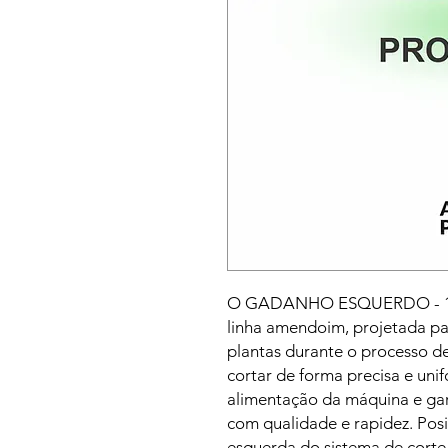
O GADANHO ESQUERDO - 139
linha amendoim, projetada para
plantas durante o processo de
cortar de forma precisa e unif
alimentação da máquina e gar
com qualidade e rapidez. Pos
esquerda do sistema de cort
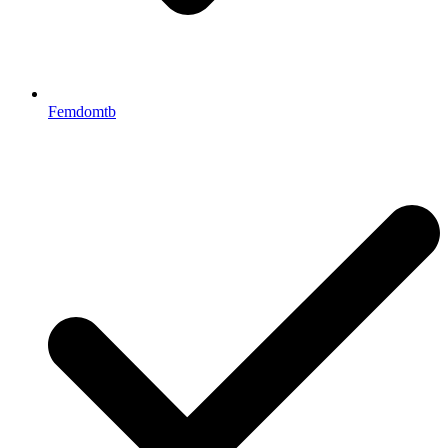
Femdomtb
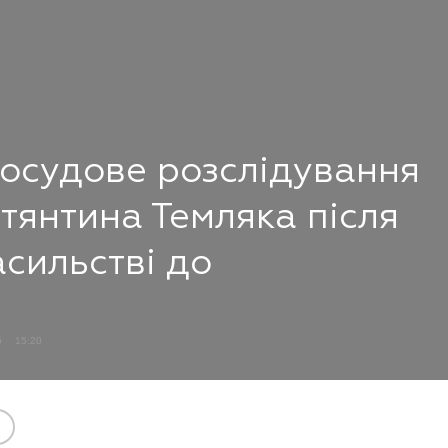
досудове розслідування
тянтина Темляка після
асильстві до
5
15:20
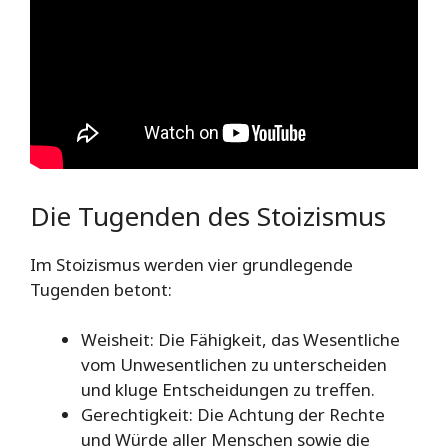
Die Tugenden des Stoizismus
Im Stoizismus werden vier grundlegende
Tugenden betont:
Weisheit: Die Fähigkeit, das Wesentliche
vom Unwesentlichen zu unterscheiden
und kluge Entscheidungen zu treffen.
Gerechtigkeit: Die Achtung der Rechte
und Würde aller Menschen sowie die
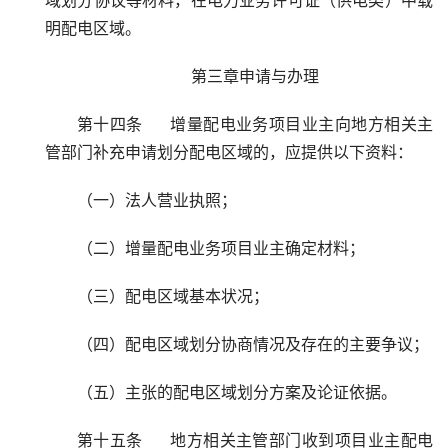
域划分协议等材料，在电力业务许可证（供电类）中载
明配电区域。
第三章申请与办理
第十四条     增量配电业务项目业主向地方相关主
管部门补充申请划分配电区域的，应提供以下资料：
（一）法人营业执照；
（二）增量配电业务项目业主确定材料；
（三）配电区域基本状况；
（四）配电区域划分协商情况及存在的主要争议；
（五）主张的配电区域划分方案及论证依据。
第十五条     地方相关主管部门收到项目业主配电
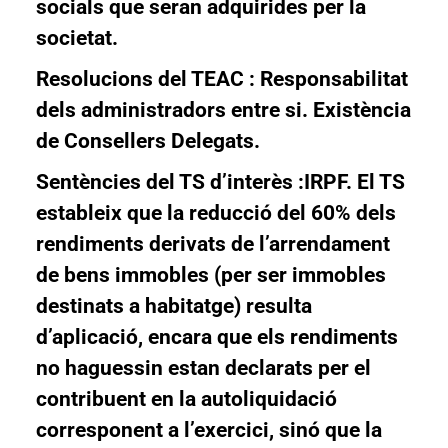
socials que seran adquirides per la
societat.
Resolucions del TEAC : Responsabilitat
dels administradors entre si. Existència
de Consellers Delegats.
Sentències del TS d’interès :IRPF. El TS
estableix que la reducció del 60% dels
rendiments derivats de l’arrendament
de bens immobles (per ser immobles
destinats a habitatge) resulta
d’aplicació, encara que els rendiments
no haguessin estan declarats per el
contribuent en la autoliquidació
corresponent a l’exercici, sinó que la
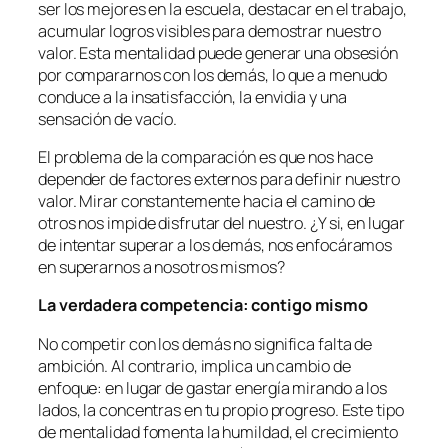
ser los mejores en la escuela, destacar en el trabajo,
acumular logros visibles para demostrar nuestro
valor. Esta mentalidad puede generar una obsesión
por compararnos con los demás, lo que a menudo
conduce a la insatisfacción, la envidia y una
sensación de vacío.
El problema de la comparación es que nos hace
depender de factores externos para definir nuestro
valor. Mirar constantemente hacia el camino de
otros nos impide disfrutar del nuestro. ¿Y si, en lugar
de intentar superar a los demás, nos enfocáramos
en superarnos a nosotros mismos?
La verdadera competencia: contigo mismo
No competir con los demás no significa falta de
ambición. Al contrario, implica un cambio de
enfoque: en lugar de gastar energía mirando a los
lados, la concentras en tu propio progreso. Este tipo
de mentalidad fomenta la humildad, el crecimiento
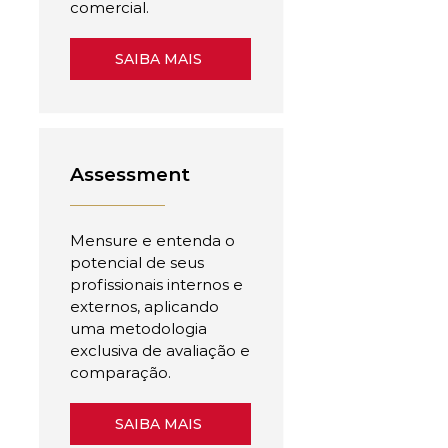
comercial.
SAIBA MAIS
Assessment
Mensure e entenda o
potencial de seus
profissionais internos e
externos, aplicando
uma metodologia
exclusiva de avaliação e
comparação.
SAIBA MAIS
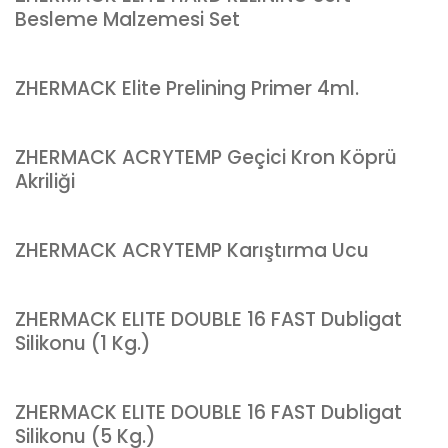
Besleme Malzemesi Set
ZHERMACK Elite Prelining Primer 4ml.
ZHERMACK ACRYTEMP Geçici Kron Köprü
Akriliği
ZHERMACK ACRYTEMP Karıştırma Ucu
ZHERMACK ELITE DOUBLE 16 FAST Dubligat
Silikonu (1 Kg.)
ZHERMACK ELITE DOUBLE 16 FAST Dubligat
Silikonu (5 Kg.)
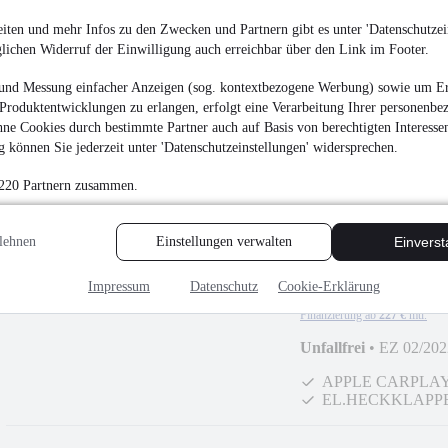
SITZ+LENKRAD
iten und mehr Infos zu den Zwecken und Partnern gibt es unter 'Datenschutzein
BLUETOOTH
glichen Widerruf der Einwilligung auch erreichbar über den Link im Footer.
und Messung einfacher Anzeigen (sog. kontextbezogene Werbung) sowie um Er
Produktentwicklungen zu erlangen, erfolgt eine Verarbeitung Ihrer personenbe
ne Cookies durch bestimmte Partner auch auf Basis von berechtigten Interesse
 können Sie jederzeit unter 'Datenschutzeinstellungen' widersprechen.
 220 Partnern zusammen.
lehnen
Einstellungen verwalten
Einvers
Seat Ateca 1.5 TS
¹
Impressum
Datenschutz
Cookie-Erklärung
21.409 €
Finanzierung ab
227 €
mtl.
Unfallfrei
•
EZ 02/202
APPLE CARPLA
EL.HECKKLAPP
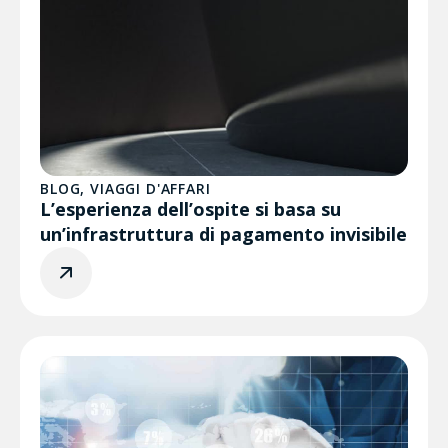
BLOG
,
VIAGGI D'AFFARI
L’esperienza dell’ospite si basa su
un’infrastruttura di pagamento invisibile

◆ ◆ ◆ ◆ ◆ ◆ ◆

## [What the task requires]
Can you express the text read from all of the records above as a JSON list of strings, one string per line, with blank lines dropped? Leave the pictures out of the answer.

## [Exercise result]
[
  "O GADANHO ESQUERDO - 139",
  "linha amendoim, projetada para",
  "plantas durante o processo de",
  "cortar de forma precisa e unif",
  "alimentação da máquina e gar",
  "com qualidade e rapidez. Pos",
  "esquerda do sistema de cort",
  "Femdomtb",
  "досудове розслідування",
  "тянтина Темляка після",
  "асильстві до",
  "5",
  "15:20",
  "Die Tugenden des Stoizismus",
  "Im Stoizismus werden vier grundlegende",
  "Tugenden betont:",
  "Weisheit: Die Fähigkeit, das Wesentliche",
  "vom Unwesentlichen zu unterscheiden",
  "und kluge Entscheidungen zu treffen.",
  "Gerechtigkeit: Die Achtung der Rechte",
  "und Würde aller Menschen sowie die",
  "域划分协议等材料，在电力业务许可证（供电类）中载",
  "明配电区域。",
  "第三章申请与办理",
  "第十四条     增量配电业务项目业主向地方相关主",
  "管部门补充申请划分配电区域的，应提供以下资料：",
  "（一）法人营业执照；",
  "（二）增量配电业务项目业主确定材料；",
  "（三）配电区域基本状况；",
  "（四）配电区域划分协商情况及存在的主要争议；",
  "（五）主张的配电区域划分方案及论证依据。",
  "第十五条     地方相关主管部门收到项目业主配电",
  "socials que seran adquirides per la",
  "societat.",
  "Resolucions del TEAC : Responsabilitat",
  "dels administradors entre si. Existència",
  "de Consellers Delegats.",
  "Sentències del TS d’interès :IRPF. El TS",
  "estableix que la reducció del 60% dels",
  "rendiments derivats de l’arrendament",
  "de bens immobles (per ser immobles",
  "destinats a habitatge) resulta",
  "d’aplicació, encara que els rendiments",
  "no haguessin estan declarats per el",
  "contribuent en la autoliquidació",
  "corresponent a l’exercici, sinó que la",
  "ser los mejores en la escuela, destacar en el trabajo,",
  "acumular logros visibles para demostrar nuestro",
  "valor. Esta mentalidad puede generar una obsesión",
  "por compararnos con los demás, lo que a menudo",
  "conduce a la insatisfacción, la envidia y una",
  "sensación de vacío.",
  "El problema de la comparación es que nos hace",
  "depender de factores externos para definir nuestro",
  "valor. Mirar constantemente hacia el camino de",
  "otros nos impide disfrutar del nuestro. ¿Y si, en lugar",
  "de intentar superar a los demás, nos enfocáramos",
  "en superarnos a nosotros mismos?",
  "La verdadera competencia: contigo mismo",
  "No competir con los demás no significa falta de",
  "ambición. Al contrario, implica un cambio de",
  "enfoque: en lugar de gastar energía mirando a los",
  "lados, la concentras en tu propio progreso. Este tipo",
  "de mentalidad fomenta la humildad, el crecimiento",
  "comercial.",
  "SAIBA MAIS",
  "Assessment",
  "Mensure e entenda o",
  "potencial de seus",
  "profissionais internos e",
  "externos, aplicando",
  "uma metodologia",
  "exclusiva de avaliação e",
  "comparação.",
  "SAIBA MAIS",
  "Besleme Malzemesi Set",
  "ZHERMACK Elite Prelining Primer 4ml.",
  "ZHERMACK ACRYTEMP Geçici Kron Köprü",
  "Akriliği",
  "ZHERMACK ACRYTEMP Karıştırma Ucu",
  "ZHERMACK ELITE DOUBLE 16 FAST Dubligat",
  "Silikonu (1 Kg.)",
  "ZHERMACK ELITE DOUBLE 16 FAST Dubligat",
  "Silikonu (5 Kg.)",
  "SITZ+LENKRAD",
  "iten und mehr Infos zu den Zwecken und Partnern gibt es unter 'Datenschutzein",
  "BLUETOOTH",
  "glichen Widerruf der Einwilligung auch erreichbar über den Link im Footer.",
  "und Messung einfacher Anzeigen (sog. kontextbezogene Werbung) sowie um Er",
  "Produktentwicklungen zu erlangen, erfolgt eine Verarbeitung Ihrer personenbe",
  "ne Cookies durch bestimmte Partner auch auf Basis von berechtigten Interesse",
  " können Sie jederzeit unter 'Datenschutzeinstellungen' widersprechen.",
  " 220 Partnern zusammen.",
  "lehnen",
  "Einstellungen verwalten",
  "Einvers",
  "Seat Ateca 1.5 TS",
  "¹",
  "Impressum",
  "Datenschutz",
  "Cookie-Erklärung",
  "21.409 €",
  "Finanzierung ab",
  "227 €",
  "mtl.",
  "Unfallfrei",
  "•",
  "EZ 02/202",
  "APPLE CARPLA",
  "EL.HECKKLAPP",
  "BLOG",
  ",",
  "VIAGGI D'AFFARI",
  "L’esperienza dell’ospite si basa su",
  "un’infrastruttura di pagamento invisibile"
]